C’est pour cette raison que nous restons sereins dans la tempête, non pas comme des stoïques indifférents à tout et à tous, mais parce que nous sommes certains dans notre progression.
« Toute la vie demande l’éternité ». Cette phrase, tirée d’une chanson composée il y a quarante ans par deux lycéens de Milan – et que mes amis du Meeting ont choisie comme thème de leur rencontre à Rimini –, témoigne du premier élan qui, pour moi, décrit mon expérience : une passion pour l’humanité. Non pas l’humanité comme le terme d’une définition de sociologues ou de philosophes, mais celle que m’ont communiquée mon père et ma mère. Il n’y a pas d’humanité si ce n’est dans le moi ; autrement, ce serait une abstraction au nom de laquelle on peut commettre les injustices les plus terribles. Il faut par conséquent un sérieux extrême pour noter, pour recueillir les exigences, les aspirations qui définissent l’humain.
La première phrase de la chanson que j’ai évoquée dit : « Pauvre voix d’un homme qui n’existe pas, notre voix, si elle n’a plus de pourquoi ». Le seuil du pourquoi est l’aspiration à un sens qui explique et accomplit toute chose. Un homme qui néglige cette aspiration ne s’aime pas vraiment lui-même : c’est comme s’il fuyait, comme s’il était toujours en dehors. Il remplit le silence du brouhaha de ses pensées, car il est incapable, ou il a peur, de se retrouver face à la nudité, à la pauvreté inhérente aux exigences, aux questions profondes qui le constituent, pour lesquelles sa mère l’a fait. Il fuit dans la distraction et, normalement, il se réfugie dans l’oubli ou, pire, dans la justification de ce qu’il fait. Ainsi, l’idéologie domine non seulement la société, mais même le petit monde des rapports privés, familiers et d’amitié.

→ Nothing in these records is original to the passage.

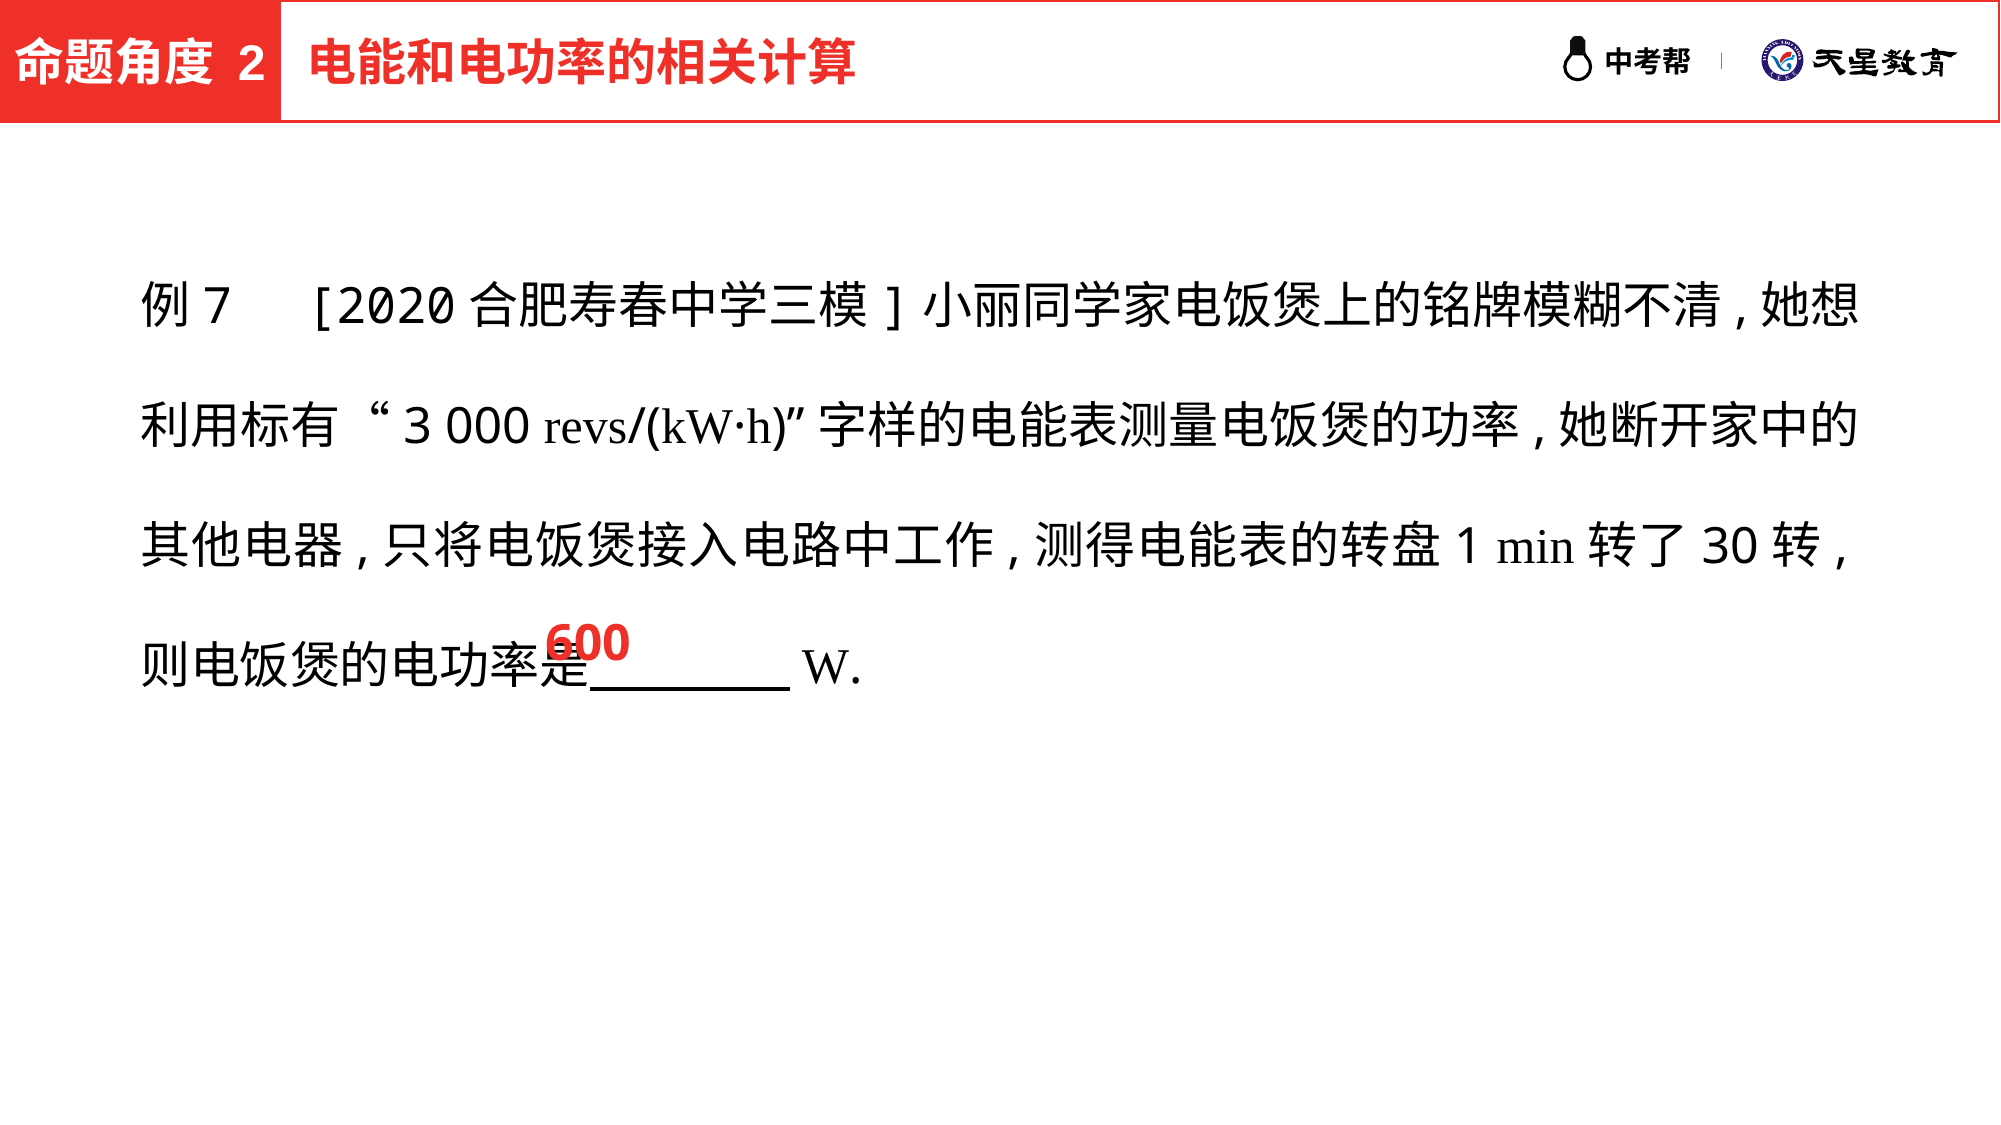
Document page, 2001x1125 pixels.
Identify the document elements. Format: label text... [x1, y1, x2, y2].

text_box 电能和电功率的相关计算 [276, 0, 2000, 123]
text_box 命题角度 2 [1, 0, 280, 122]
text_box 例7 [2020合肥寿春中学三模]小丽同学家电饭煲上的铭牌模糊不清,她想利用标有“3 000 revs/(kW·h)”字样的电能表测量电饭煲的功率,她断开家中的其他电器,只将电饭煲接入电路中工作,测得电能表的转盘1 min转了30转,则电饭煲的电功率是 W. [125, 206, 1875, 701]
text_box 600 [530, 603, 646, 678]
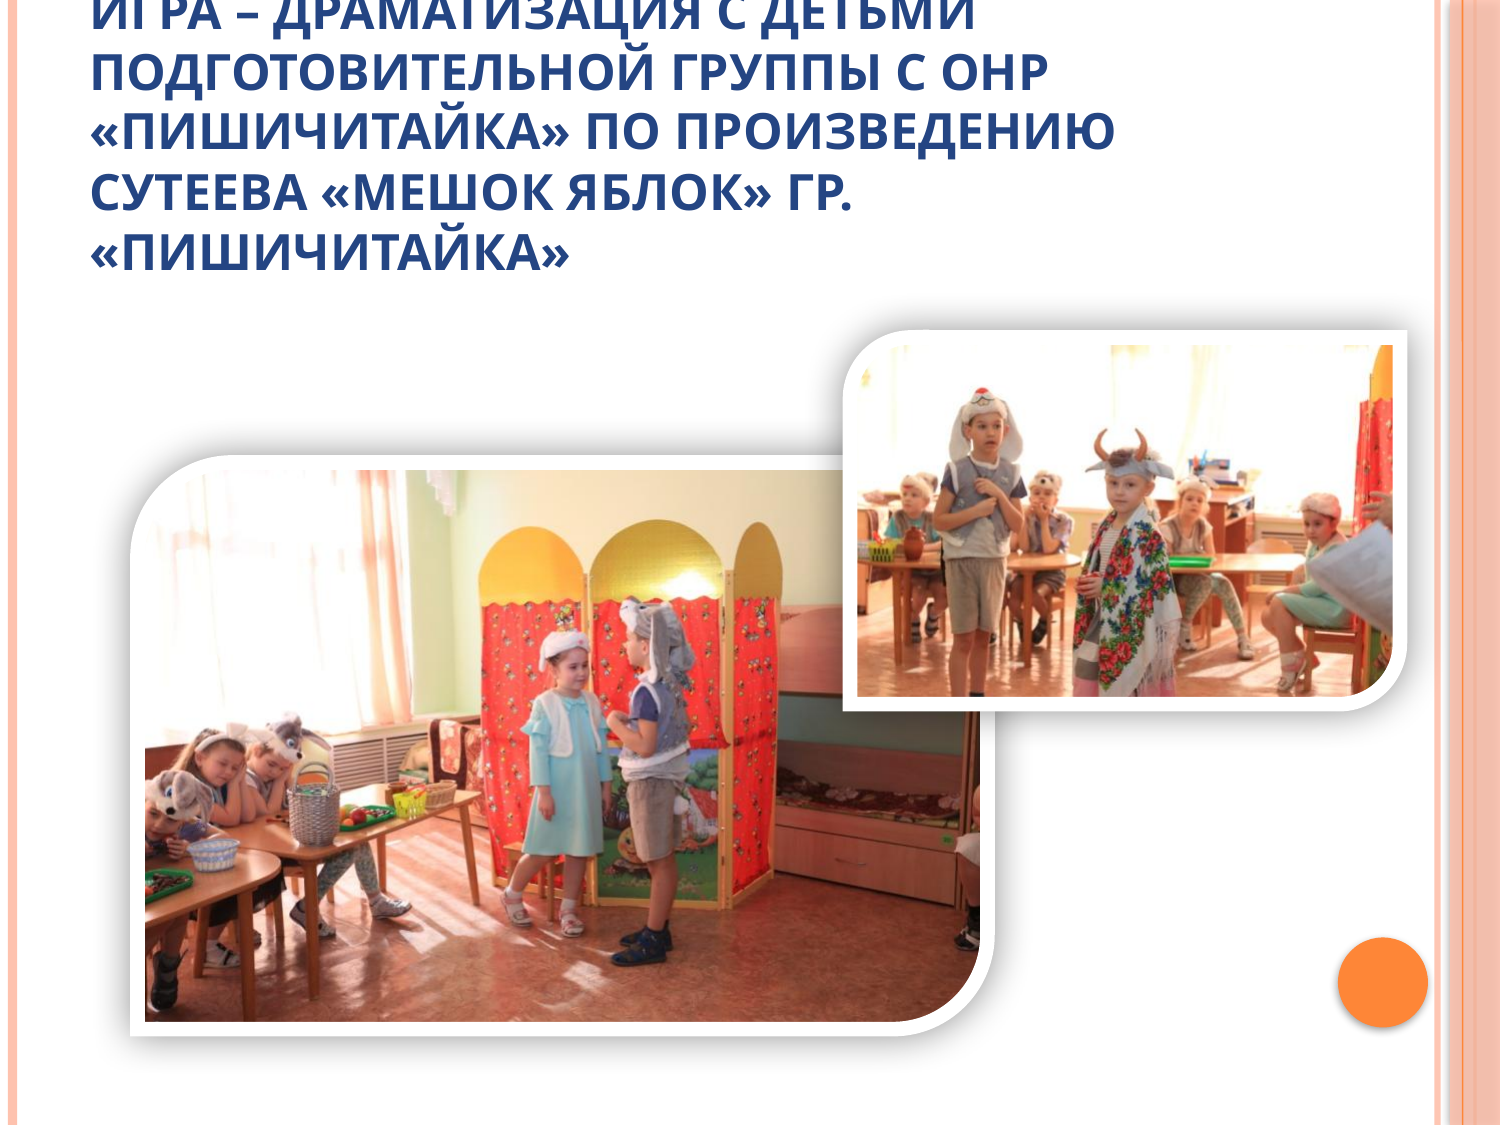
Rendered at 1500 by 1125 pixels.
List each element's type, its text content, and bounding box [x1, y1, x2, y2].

title Игра – драматизация с детьми подготовительной группы с ОНР «Пишичитайка» по произведению Сутеева «Мешок яблок» гр. «Пишичитайка» [75, 99, 1300, 288]
picture [136, 336, 1401, 1030]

L’insatisfaction, que l’on rencontre même au terme de toute réussite – en effet, après le premier moment d’ivresse, toute réussite repose toujours un problème –, confirme que l’homme est à la recherche de son chemin.
L’événement chrétien existe pour répondre à la demande d’infini qu’est le cœur de l’homme. Si bien que l’homme marche : « homo viator », un homme qui s’approche, avec le mouvement qui a été mis en lui, que le Mystère qui fait toute chose a fait naître en lui, ce Mystère dont il prend conscience à partir de la rencontre, des rencontres de la vie.

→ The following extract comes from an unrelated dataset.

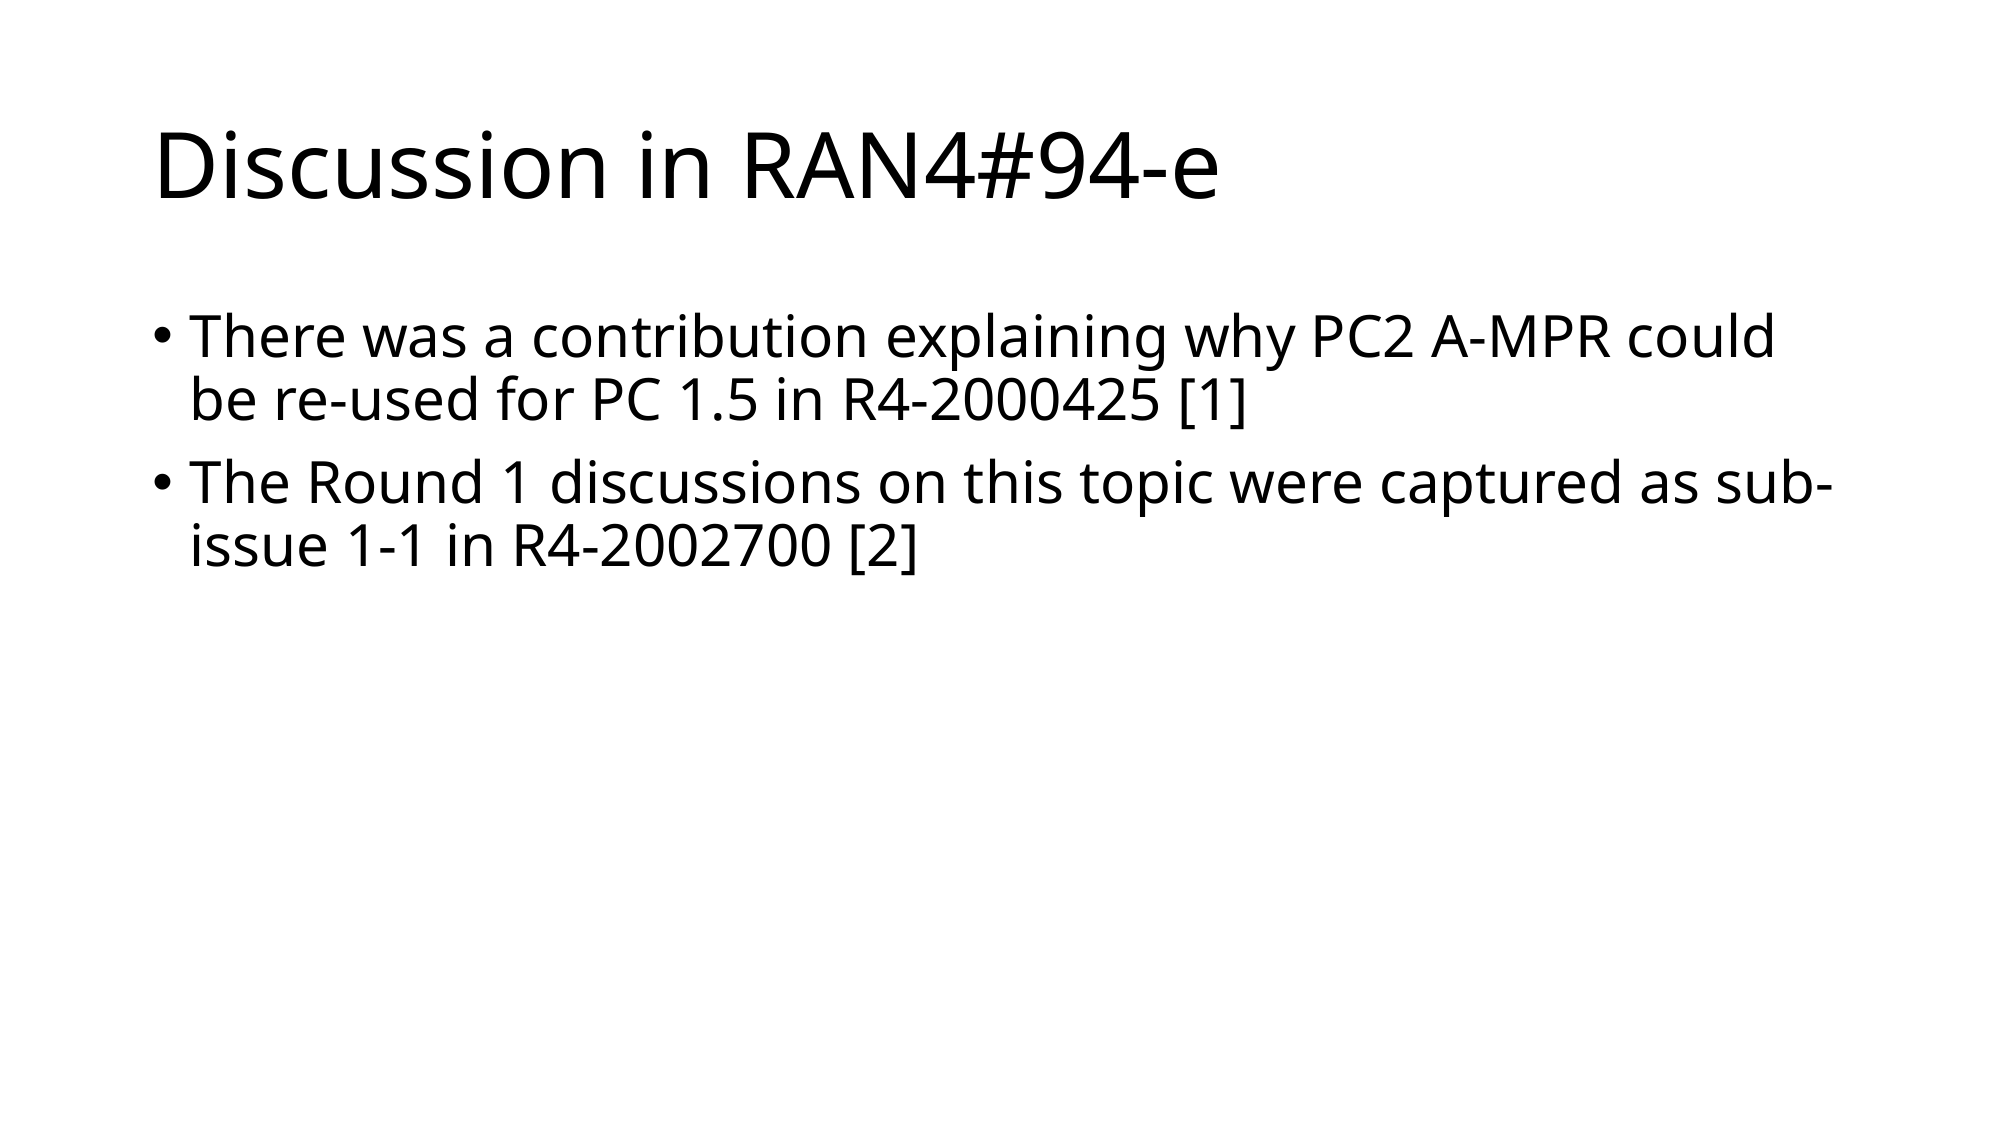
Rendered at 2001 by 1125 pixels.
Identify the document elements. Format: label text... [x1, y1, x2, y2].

title Discussion in RAN4#94-e [137, 59, 1863, 278]
list There was a contribution explaining why PC2 A-MPR could be re-used for PC 1.5 in R4-2000425 [1] The Round 1 discussions on this topic were captured as sub-issue 1-1 in R4-2002700 [2] [137, 299, 1863, 1100]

Le Christ investit notre moi dans sa totalité ; par conséquent, toutes les actions sont influencées, déterminées par ce rapport. Du reste, c’est la raison pour laquelle l’Eglise, ainsi que l’a écrit Galli della Loggia dans le Corriere della Sera, est « irréductible » pour tout pouvoir du monde. Dans l’expérience catholique, le rapport avec le Christ est un rapport entre des hommes : il introduit des critères, il purifie des points de vue, il soutient dans les déceptions, il suggère des façons de faire, et surtout, il ne permet pas la partialité et il tend à reconnaître et à affronter la totalité des facteurs qui se trouvent dans la réalité. Oui, la totalité des facteurs dans les rapports, dans la société, dans la politique, qui devrait être le lieu où l’on prend en considération une telle totalité. De cette manière, on ne rejetterait pas sur la politique la responsabilité de donner le salut. Le siècle dernier a démontré que cette prétention devient partialité, prise de parti, idéologie, idole moderne : « usure, luxure et pouvoir », comme disait Eliot.
Pour le chrétien fidèle au Pape et à la Tradition, il n’y a pas d’expression de la vie qui ne puisse être investie par la conscience du rapport avec Jésus-Christ. Dans notre expérience, ce rapport pousse à reconnaître une vérité qui, sans répit, nous rend sans prétention face à tous les problèmes, sans préjugés, irrésistiblement ouverts à tout et à tous, humbles et continuellement capables de reprendre et de changer.
Essayer de vivre à l’intérieur de ce point de vue, c’est affronter le réel, qui m’a été confié comme devoir du cœur par celui qui a aimé ma vie.